Re-analyses of the data were thwarted by the fact that the researchers did not publish anonymised trial data, which violated the requirements of one of their funding sources and the requirements of one of the journals in which they published. There were plenty of methodological criticisms of the trial (http://www.virology.ws/2015/10/21/trial-by-error-i/) but the actual trial data was still not available. Academicians and patients alike unsuccessfully tried to get access to anonymised PACE data for years, and the PACE researchers did their absolute best to prevent that from happening -- including labelling legitimate requests for anonymised trial data (that they were obliged to publish) and criticism of their study as "vexatious" and "harassment" in a BMJ feature article (https://doi.org/10.1136/bmj.d3780). The Information Commissioner's Office ordered the PACE researchers to release the trial data, the researchers appealed that decision -- and got laughed out of court. The tribunal concluded that there indeed was a very strong academic interest in the data being released, that it was sufficiently anonymised to prevent re-identification, and went as far as to say that the PACE researchers were overly disparaging of patient groups and skeptical researchers -- and that legitimate requests for trial data and criticism of the PACE study did not constitute harassment.
Given how hard the PACE researchers tried to prevent release of the anonymised trial data, the results of the independent re-analysis (http://dx.doi.org/10.1080/21641846.2017.1259724) should not be too surprising. There was no basis for an in-flight change to criteria and protocols and CBT/exercise did not provide a statistically significant change in recovery. There are other serious issues with the PACE study's methods that are addressed in http://www.virology.ws/2017/03/13/an-open-letter-to-psycholo... or in the independent reanalysis linked (and there's a quite decent timeline and overview of the PACE trial here: http://me-pedia.org/wiki/PACE_trial).
Serious biological research (not nonsense by CBT-obsessed wankers who lie with statistics) into CFS continues and there's indeed many findings on potential biomarkers for CFS -- more keeps getting published, 10.1186/s40168-017-0261-y nor 10.1186/s12967-017-1161-4 weren't there last time I looked into this, for example. There's robust evidence of biomedical anomalies in CFS patients -- far more than enough for CFS to be considered a legitimate medical syndrome and not a psychiatric/psychological/"somatic" syndrome. That we haven't yet identified a biomarker useful for diagnosis nor know an aetiology certainly shouldn't disqualify CFS from being a medical syndrome!
Since there's plenty of evidence against the PACE trials' findings -- why do CFS patients object to it? After all, papers regularly do get proven wrong or have their findings revised, it's kinda how science operates. It's not the actual publication of the PACE results that have caused harm -- it's how the results were used. Since PACE was the first clinical trial of its scale on CFS patients, its findings ended up single-handedly defining clinical policy, treatment recommendations, and public policy relating to welfare and insurance.
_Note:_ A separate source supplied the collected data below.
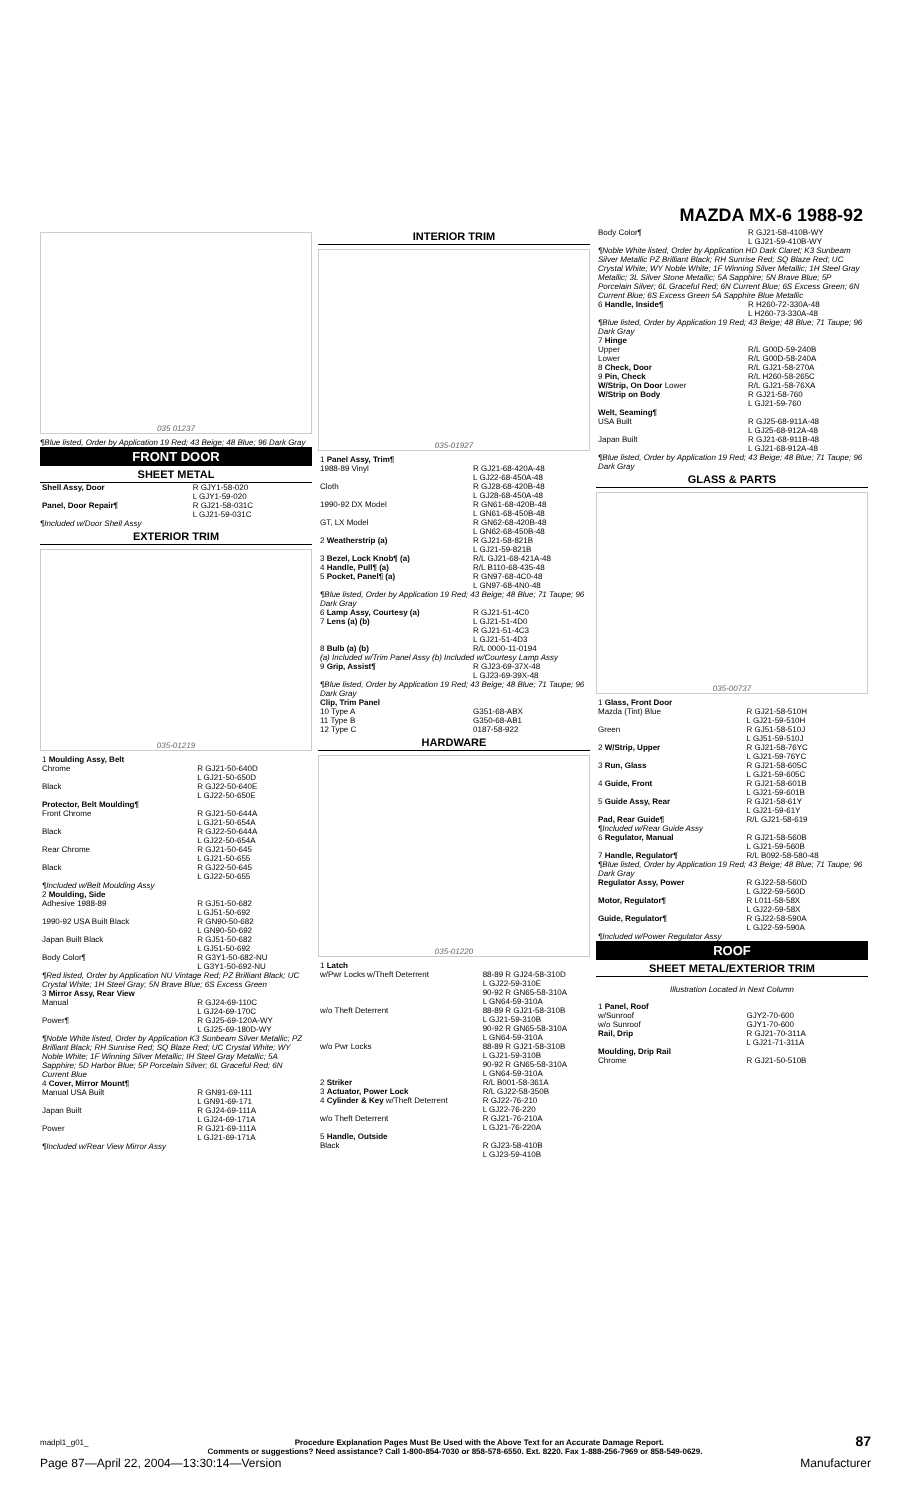MAZDA MX-6 1988-92
035 01237
¶Blue listed, Order by Application 19 Red; 43 Beige; 48 Blue; 96 Dark Gray
FRONT DOOR
SHEET METAL
| Shell Assy, Door | R GJY1-58-020 L GJY1-59-020 |
| Panel, Door Repair¶ | R GJ21-58-031C L GJ21-59-031C |
¶Included w/Door Shell Assy
EXTERIOR TRIM
035-01219
| 1 Moulding Assy, Belt Chrome Black | R GJ21-50-640D L GJ21-50-650D R GJ22-50-640E L GJ22-50-650E |
| Protector, Belt Moulding¶ Front Chrome Black Rear Chrome Black | R GJ21-50-644A L GJ21-50-654A R GJ22-50-644A L GJ22-50-654A R GJ21-50-645 L GJ21-50-655 R GJ22-50-645 L GJ22-50-655 |
| ¶Included w/Belt Moulding Assy | |
| 2 Moulding, Side Adhesive 1988-89 | R GJ51-50-682 L GJ51-50-692 |
| 1990-92 USA Built Black | R GN90-50-682 L GN90-50-692 |
| Japan Built Black Body Color¶ | R GJ51-50-682 L GJ51-50-692 R G3Y1-50-682-NU L G3Y1-50-692-NU |
| ¶Red listed, Order by Application NU Vintage Red; PZ Brilliant Black; UC Crystal White; 1H Steel Gray; 5N Brave Blue; 6S Excess Green | |
| 3 Mirror Assy, Rear View Manual Power¶ | R GJ24-69-110C L GJ24-69-170C R GJ25-69-120A-WY L GJ25-69-180D-WY |
| ¶Noble White listed, Order by Application K3 Sunbeam Silver Metallic; PZ Brilliant Black; RH Sunrise Red; SQ Blaze Red; UC Crystal White; WY Noble White; 1F Winning Silver Metallic; IH Steel Gray Metallic; 5A Sapphire; 5D Harbor Blue; 5P Porcelain Silver; 6L Graceful Red; 6N Current Blue | |
| 4 Cover, Mirror Mount¶ Manual USA Built Japan Built Power | R GN91-69-111 L GN91-69-171 R GJ24-69-111A L GJ24-69-171A R GJ21-69-111A L GJ21-69-171A |
| ¶Included w/Rear View Mirror Assy | |
INTERIOR TRIM
035-01927
| 1 Panel Assy, Trim¶ 1988-89 Vinyl Cloth | R GJ21-68-420A-48 L GJ22-68-450A-48 R GJ28-68-420B-48 L GJ28-68-450A-48 |
| 1990-92 DX Model GT, LX Model | R GN61-68-420B-48 L GN61-68-450B-48 R GN62-68-420B-48 L GN62-68-450B-48 |
| 2 Weatherstrip (a) | R GJ21-58-821B L GJ21-59-821B |
| 3 Bezel, Lock Knob¶ (a) 4 Handle, Pull¶ (a) 5 Pocket, Panel¶ (a) | R/L GJ21-68-421A-48 R/L B110-68-435-48 R GN97-68-4C0-48 L GN97-68-4N0-48 |
| ¶Blue listed, Order by Application 19 Red; 43 Beige; 48 Blue; 71 Taupe; 96 Dark Gray | |
| 6 Lamp Assy, Courtesy (a) 7 Lens (a) (b) | R GJ21-51-4C0 L GJ21-51-4D0 R GJ21-51-4C3 L GJ21-51-4D3 |
| 8 Bulb (a) (b) | R/L 0000-11-0194 |
| (a) Included w/Trim Panel Assy (b) Included w/Courtesy Lamp Assy | |
| 9 Grip, Assist¶ | R GJ23-69-37X-48 L GJ23-69-39X-48 |
| ¶Blue listed, Order by Application 19 Red; 43 Beige; 48 Blue; 71 Taupe; 96 Dark Gray | |
| Clip, Trim Panel 10 Type A 11 Type B 12 Type C | G351-68-ABX G350-68-AB1 0187-58-922 |
HARDWARE
035-01220
| 1 Latch w/Pwr Locks w/Theft Deterrent | 88-89 R GJ24-58-310D L GJ22-59-310E 90-92 R GN65-58-310A L GN64-59-310A |
| w/o Theft Deterrent | 88-89 R GJ21-58-310B L GJ21-59-310B 90-92 R GN65-58-310A L GN64-59-310A |
| w/o Pwr Locks | 88-89 R GJ21-58-310B L GJ21-59-310B 90-92 R GN65-58-310A L GN64-59-310A |
| 2 Striker 3 Actuator, Power Lock 4 Cylinder & Key w/Theft Deterrent w/o Theft Deterrent | R/L B001-58-361A R/L GJ22-58-350B R GJ22-76-210 L GJ22-76-220 R GJ21-76-210A L GJ21-76-220A |
| 5 Handle, Outside Black | R GJ23-58-410B L GJ23-59-410B |
| Body Color¶ | R GJ21-58-410B-WY L GJ21-59-410B-WY |
| ¶Noble White listed, Order by Application HD Dark Claret; K3 Sunbeam Silver Metallic PZ Brilliant Black; RH Sunrise Red; SQ Blaze Red; UC Crystal White; WY Noble White; 1F Winning Silver Metallic; 1H Steel Gray Metallic; 3L Silver Stone Metallic; 5A Sapphire; 5N Brave Blue; 5P Porcelain Silver; 6L Graceful Red; 6N Current Blue; 6S Excess Green; 6N Current Blue; 6S Excess Green 5A Sapphire Blue Metallic | |
| 6 Handle, Inside¶ | R H260-72-330A-48 L H260-73-330A-48 |
| ¶Blue listed, Order by Application 19 Red; 43 Beige; 48 Blue; 71 Taupe; 96 Dark Gray | |
| 7 Hinge Upper Lower 8 Check, Door 9 Pin, Check W/Strip, On Door Lower W/Strip on Body | R/L G00D-59-240B R/L G00D-58-240A R/L GJ21-58-270A R/L H260-58-265C R/L GJ21-58-76XA R GJ21-58-760 L GJ21-59-760 |
| Welt, Seaming¶ USA Built Japan Built | R GJ25-68-911A-48 L GJ25-68-912A-48 R GJ21-68-911B-48 L GJ21-68-912A-48 |
| ¶Blue listed, Order by Application 19 Red; 43 Beige; 48 Blue; 71 Taupe; 96 Dark Gray | |
GLASS & PARTS
035-00737
| 1 Glass, Front Door Mazda (Tint) Blue Green | R GJ21-58-510H L GJ21-59-510H R GJ51-58-510J L GJ51-59-510J |
| 2 W/Strip, Upper | R GJ21-58-76YC L GJ21-59-76YC |
| 3 Run, Glass | R GJ21-58-605C L GJ21-59-605C |
| 4 Guide, Front | R GJ21-58-601B L GJ21-59-601B |
| 5 Guide Assy, Rear | R GJ21-58-61Y L GJ21-59-61Y |
| Pad, Rear Guide¶ | R/L GJ21-58-619 |
| ¶Included w/Rear Guide Assy | |
| 6 Regulator, Manual | R GJ21-58-560B L GJ21-59-560B |
| 7 Handle, Regulator¶ | R/L B092-58-580-48 |
| ¶Blue listed, Order by Application 19 Red; 43 Beige; 48 Blue; 71 Taupe; 96 Dark Gray | |
| Regulator Assy, Power | R GJ22-58-560D L GJ22-59-560D |
| Motor, Regulator¶ | R L011-58-58X L GJ22-59-58X |
| Guide, Regulator¶ | R GJ22-58-590A L GJ22-59-590A |
| ¶Included w/Power Regulator Assy | |
ROOF
SHEET METAL/EXTERIOR TRIM
Illustration Located in Next Column
| 1 Panel, Roof w/Sunroof w/o Sunroof Rail, Drip | GJY2-70-600 GJY1-70-600 R GJ21-70-311A L GJ21-71-311A |
| Moulding, Drip Rail Chrome | R GJ21-50-510B |
madpl1_g01_ Procedure Explanation Pages Must Be Used with the Above Text for an Accurate Damage Report.
Comments or suggestions? Need assistance? Call 1-800-854-7030 or 858-578-6550. Ext. 8220. Fax 1-888-256-7969 or 858-549-0629.
87
Page 87—April 22, 2004—13:30:14—Version
Manufacturer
CBT and making patients do physical exercise is infinitely cheaper than any sort of medical treatment; and if the PACE trial happened to find that those will help people with CFS "recover" and get back to work, well, that's just a happy coincidence. That CBT is useless and excessive physical exercise harmful to CFS patients is immaterial; there's research that says it helps, so if you're a recalcitrant patient who complains, you're clearly not doing the CBT or the exercise enough! Similarly, the mere belief that CFS has a physical (and not psychological) cause is explicitly called out as one of the "harmful beliefs" that CBT is to neutralise -- disagreement with the treatment method (or familiarity with current medical research) is itself a sign that you're not taking CBT seriously.
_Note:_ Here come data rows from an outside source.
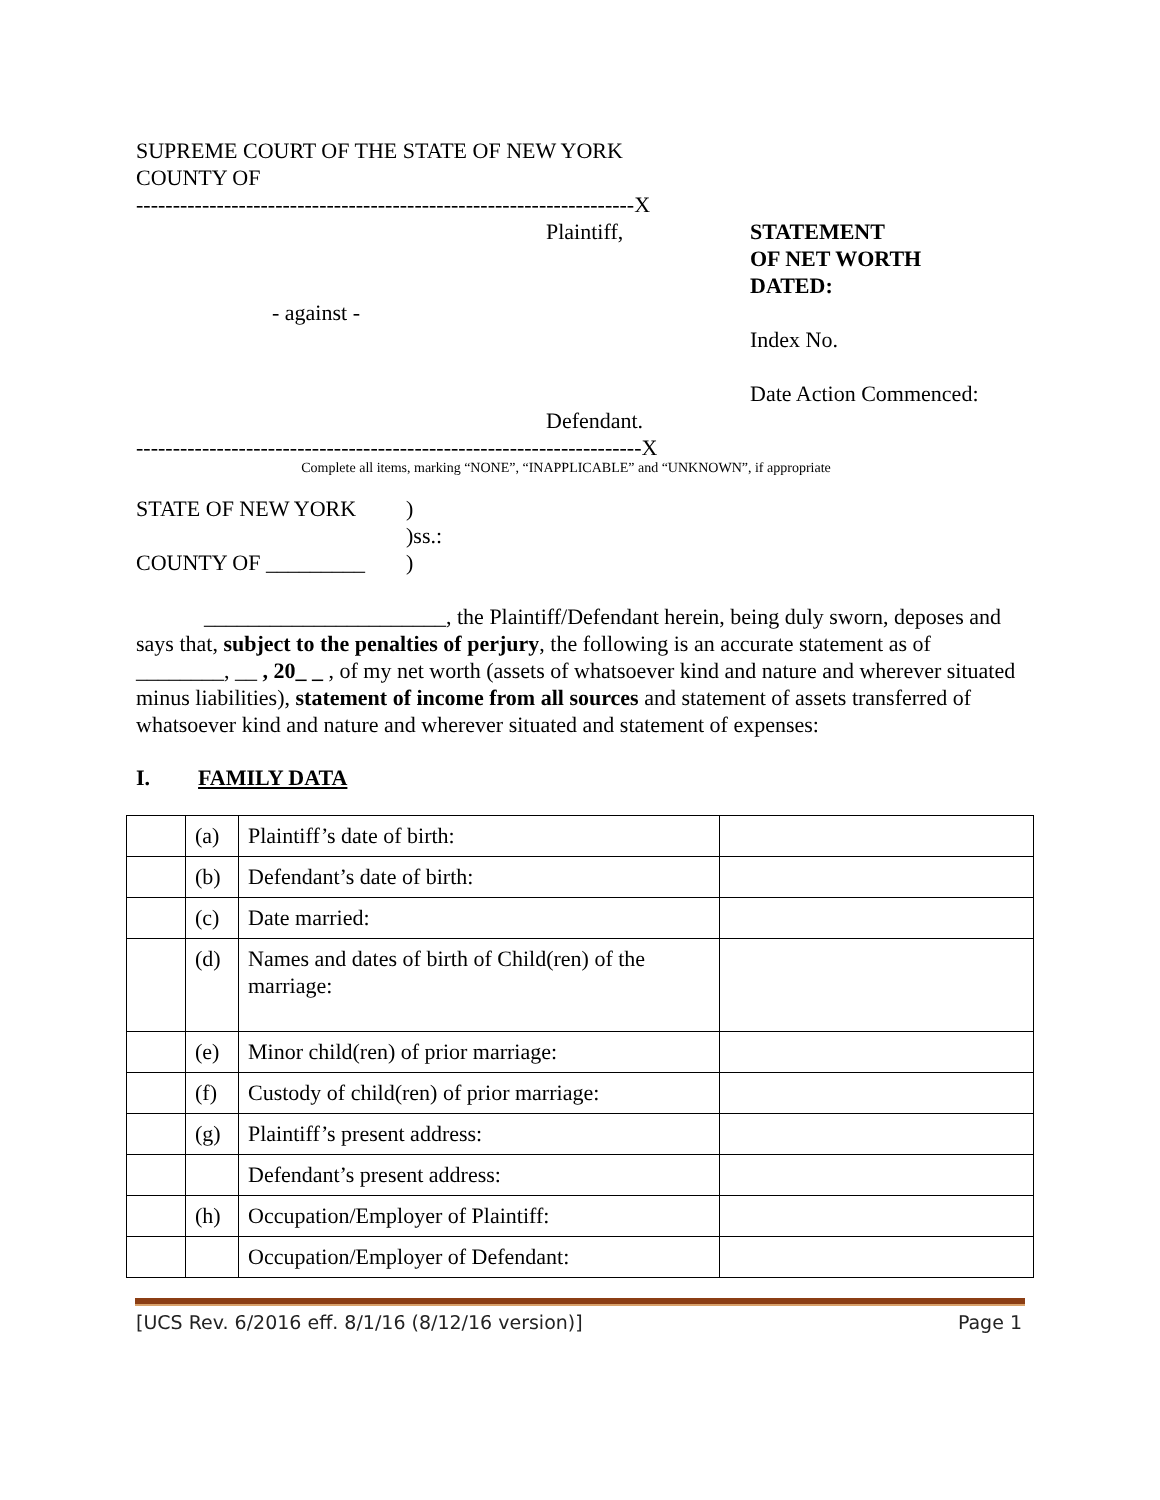SUPREME COURT OF THE STATE OF NEW YORK
COUNTY OF
--------------------------------------------------------------------X
- against -
Plaintiff,
Defendant.
STATEMENT
OF NET WORTH
DATED:
Index No.
Date Action Commenced:
---------------------------------------------------------------------X
Complete all items, marking “NONE”, “INAPPLICABLE” and “UNKNOWN”, if appropriate
STATE OF NEW YORK
COUNTY OF _________
)
)ss.:
)
______________________, the Plaintiff/Defendant herein, being duly sworn, deposes and says that, subject to the penalties of perjury, the following is an accurate statement as of ________, __ , 20_ _ , of my net worth (assets of whatsoever kind and nature and wherever situated minus liabilities), statement of income from all sources and statement of assets transferred of whatsoever kind and nature and wherever situated and statement of expenses:
I. FAMILY DATA
| | (a) | Plaintiff’s date of birth: | |
| | (b) | Defendant’s date of birth: | |
| | (c) | Date married: | |
| | (d) | Names and dates of birth of Child(ren) of the marriage: | |
| | (e) | Minor child(ren) of prior marriage: | |
| | (f) | Custody of child(ren) of prior marriage: | |
| | (g) | Plaintiff’s present address: | |
| | | Defendant’s present address: | |
| | (h) | Occupation/Employer of Plaintiff: | |
| | | Occupation/Employer of Defendant: | |
[UCS Rev. 6/2016 eff. 8/1/16 (8/12/16 version)] Page 1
It is not just through treatment guidelines (and denial of medical access beyond CBT and forced exercise) that the PACE results have materially harmed patients. Extremely unusually for a clinical trial, PACE was funded by the UK DWP -- and could not have returned better results to justify the DWP's agenda of cutting disability spending: http://www.centreforwelfarereform.org/uploads/attachment/492... . The DWP wanted findings to show that CBT and GET would get disabled people off benefits; and the PACE researchers (by changing the protocol/criteria halfway through) handed that to DWP on a silver platter. That CBT/GET are, in reality, useless (at best) is immaterial here -- DWP doesn't give a flying fuck whether people actually do get better or even manage to survive without disability benefit, they only needed these published findings to justify benefit cuts.